In a specific embodiment of the present invention, "Tat-SOD fusion protein" is mentioned as an example of the cell-induced fusion protein, but it is clearly understood that the scope of the present invention is not limited to the fusion protein. The method for preparing the Tat-SOD fusion protein was performed by the conventional method developed by the present inventors as described in the following Examples. Tat-SOD fusion protein prepared as described above is useful for the prevention and treatment / improvement of various immunological and inflammatory diseases including asthma, atopic dermatitis and dermatitis. It can be applied in various fields such as health functional food.

In the present invention, 3-O-[[beta] -D-glucopyranosyl (1 → 4)-[alpha] -L-arabinofyranosyl] -hederazenin, a compound that enhances the cell transduction activity of the cytotoxic fusion protein, is a drug. It can be used as a supplement, health functional food, cosmetics, and when used as a pharmaceutically acceptable carrier can be added.

Pharmaceutical compositions containing 3-O- [β-D-glucopyranosyl (1 → 4) -α-L-arabinofyranosyl] -hederazenin as an active ingredient are carriers commonly accepted in the pharmaceutical art. It can be combined with and formulated in oral or injection form by conventional methods. Oral compositions include, for example, tablets and gelatin capsules, which, in addition to the active ingredient, may contain diluents (e.g. lactose, dextrose, sucrose, mannitol, sorbitol, cellulose and / or glycine), lubricants (e.g. silica, talc) , Stearic acid and its magnesium or calcium salts and / or polyethylene glycols, the tablets also contain binders (e.g. magnesium aluminum silicate, starch paste, gelatin, methylcellulose, sodium carboxymethylcellulose and / or polyvinylpyrrolidone). ), And optionally a disintegrant (eg starch, agar, alginic acid or its sodium salt) or boiling mixture and / or absorbent, colorant, flavor and sweetener. Injectable compositions are preferably aqueous isotonic solutions or suspensions, and the compositions mentioned are sterile and / or contain auxiliaries such as preservatives, stabilizers, wetting or emulsifier solution promoters, salts or buffers for controlling osmotic pressure. They may also contain other therapeutically valuable substances.

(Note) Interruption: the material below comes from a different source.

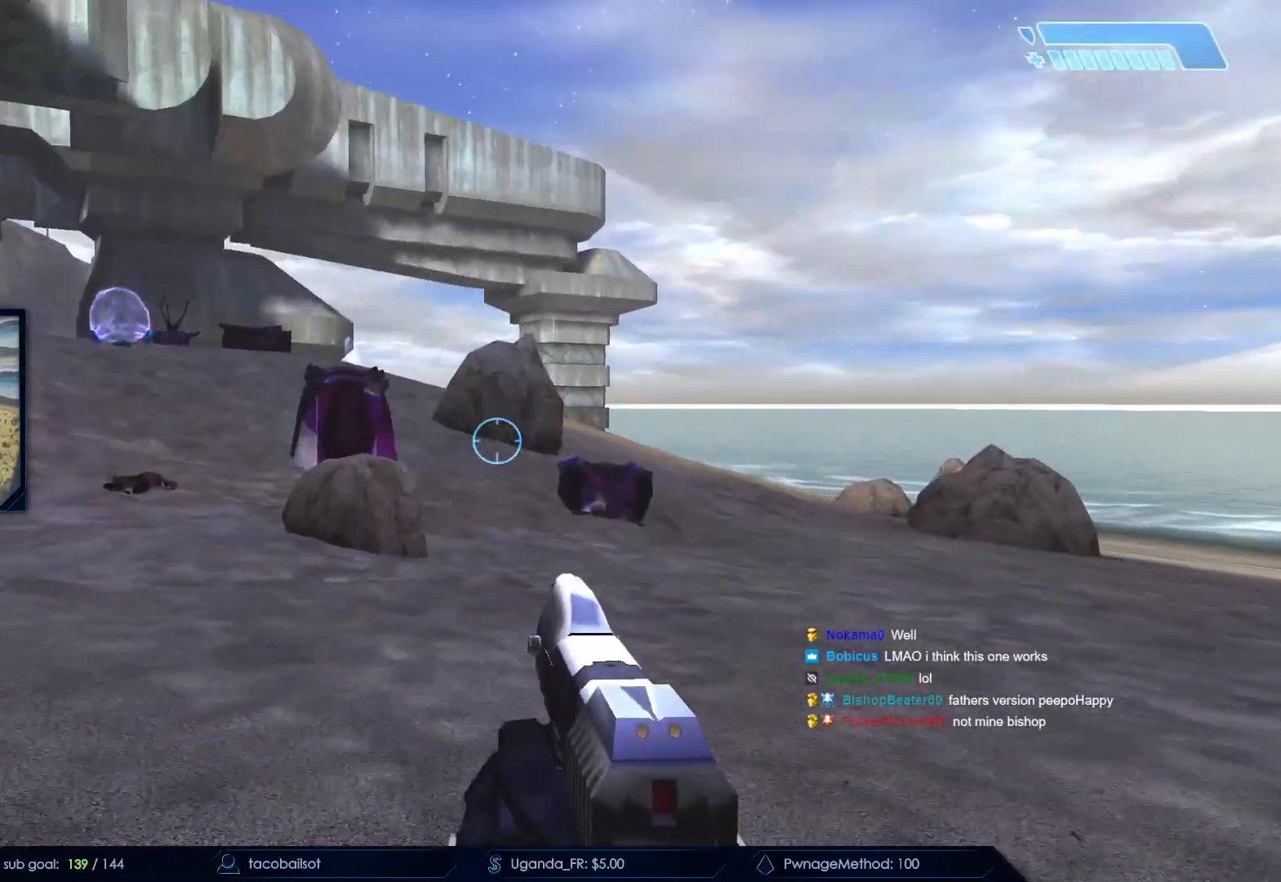
{"keys": ["a", "space"], "mouse": [], "events": [[217, "a", "down"], [367, "space", "down"], [500, "w", "up"]]}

The pharmaceutical preparations thus prepared may be administered orally as desired, or parenteral, that is, intravenous, subcutaneous, intraperitoneal, or topically applied, and when applied to asthma, etc. in the art to which the present invention pertains. As is well known to those skilled in the art, it may be formulated into inhaled or sprayed formulations. The dose may be administered by dividing the daily dose of 0.001-100 mg / kg in one to several times. Dosage levels for a particular patient may vary depending on the patient's weight, age, sex, health condition, time of administration, method of administration, rate of excretion, severity of the disease, and the like.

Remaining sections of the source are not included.